Le sang ruissèle sur le pont, les pieds glissent dans des flaques rouges. Chaque blessure devient mortelle ; le pont s’accumule de blessés trop faibles pour se relever, de mourants que les combattants piétinent sans pitié. Les grenades lancées par les mousses éclatent sous les pieds des lutteurs. Canadiens et Anglais sont atteints à la fois.

Au-dessus des piques éclate sans interruption une mousqueterie formidable.

Cependant d’Iberville, qui combattait au premier rang, sur la dunette de l’ennemi, ne tarda pas à se trouver enveloppé. Ses pistolets n’avaient plus de balles et le temps manquait pour les recharger.

Il saisit une hache d’abordage et la fit tournoyer autour de sa tête avec une habileté et une furie qui, durant quelques minutes, le sauvèrent. À sa bravoure, le capitaine du vaisseau anglais devina que ce devait être le commandant si redouté. À la tête de vingt hommes, il s’élança à sa rencontre et ne put l’atteindre protégé qu’il était par le tournoiement fulgurant de son arme.

Cependant, il allait lui devenir impossible de lutter contre tant d’adversaires, quand un homme s’élança à ses côtés.

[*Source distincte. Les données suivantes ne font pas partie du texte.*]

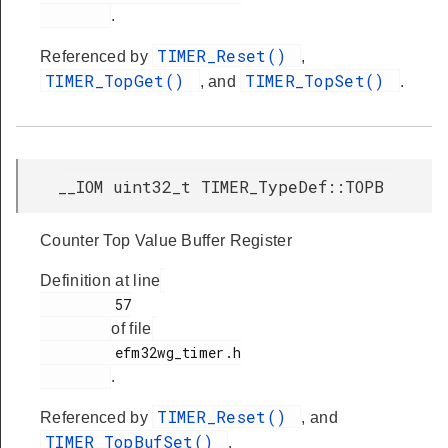
.
TIMER_Reset()
Referenced by
,
TIMER_TopGet()
TIMER_TopSet()
, and
.
__IOM uint32_t TIMER_TypeDef::TOPB
Counter Top Value Buffer Register
Definition at line
         57

of file
         efm32wg_timer.h

.
TIMER_Reset()
Referenced by
, and
TIMER_TopBufSet()
.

Celui-là n’avait à la main qu’une barre de fer, mais si lourde que des marins ordinaires l’auraient à peine soulevée. Maniée par Cacatoès, dont la force des muscles était proverbiale, ou le sait, elle semblait légère comme une baguette ; mais l’ennemi s’aperçut bientôt qu’elle fendait les crânes comme une massue, et brisait d’un seul coup les membres. Les sabres s’ébréchaient à son choc. Elle roulait avec une rapidité folle, remplaçant à elle seule un groupe de défenseurs.

D’instant en instant, Cacatoès soufflait un hon ! et un ou plusieurs hommes tombaient. Il y eut bientôt une véritable hécatombe autour de lui.

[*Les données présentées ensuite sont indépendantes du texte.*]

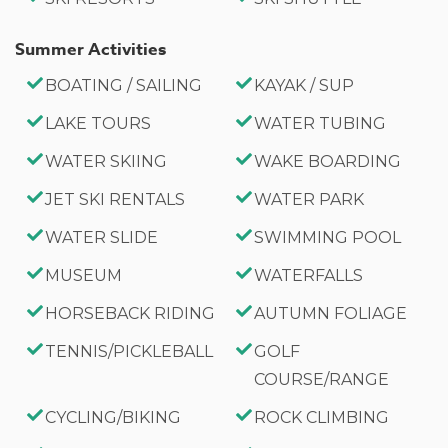
Summer Activities
BOATING / SAILING
KAYAK / SUP
LAKE TOURS
WATER TUBING
WATER SKIING
WAKE BOARDING
JET SKI RENTALS
WATER PARK
WATER SLIDE
SWIMMING POOL
MUSEUM
WATERFALLS
HORSEBACK RIDING
AUTUMN FOLIAGE
TENNIS/PICKLEBALL
GOLF
COURSE/RANGE
CYCLING/BIKING
ROCK CLIMBING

Repoussé par cette attaque furieuse, l’équipage anglais s’était massé sur le gaillard d’arrière. Dégagés un instant, d’Iberville et Cacatoès, suivis de quelques matelots, allaient recommencer, quand le cri suivant, lancé par une voix de stentor, retentit au-dessus du bruit de la lutte :

— Ventre à terre !…

Les Canadiens reconnurent la voix d’Urbain et obéirent au commandement.

Aussitôt se fit entendre une forte détonation à laquelle répondit un immense cri de douleur et de rage à l’arrière du vaisseau.

Urbain, aidé de Kernouët et de quelques matelots, avait réussi à tourner un canon placé sur le gaillard d’avant, qui, chargé à mitraille jusqu’à la gueule, venait de semer la mort dans les rangs anglais et mettre fin au combat.

  1. Est-il besoin de rappeler au lecteur que tous les détails consignés dans ce livre sont de la plus grande exactitude historique.
  2. La Bonne Ste Anne de Beaupré, dont le pèlerinage est si célèbre aujourd’hui, était déjà en honneur à cette époque parmi les Habitants de la colonie.

    Nous lisons en effet dans le « Petit Manuel du Pèlerin, » publié par l’abbé D. Gosselin en 1879, les lignes suivantes :

    « La Bonne Ste Anne fut si prodigue de ses faveurs pendant les années qui suivirent la fondation de l’église, en 1660, que la vénérable Mère de l’Incarnation, dans une lettre à son fils, du 30 septembre 1665, lui parle des grandes merveilles opérées par cette sainte, dans une église située à sept lieues de Québec, dans un bourg appelé le Petit Cap. »

    « En 1668, M. Morel, missionnaire chargé de la desserte de cette paroisse, fit un recueil des guérisons qui s’y étaient opérées, et que monseigneur de Laval déclara après examen, être conformes à la vérité. Il terminait son jugement en confessant que rien ne l’avait plus aidé dans sa charge que la dévotion des habitants du pays à la Bonne Ste Anne. »

    Ce document se trouve dans les archives du Séminaire de Québec et une copie, par les soins de M. l’abbé A. Gauvreau, a été déposée au sanctuaire de la grande Thaumaturge.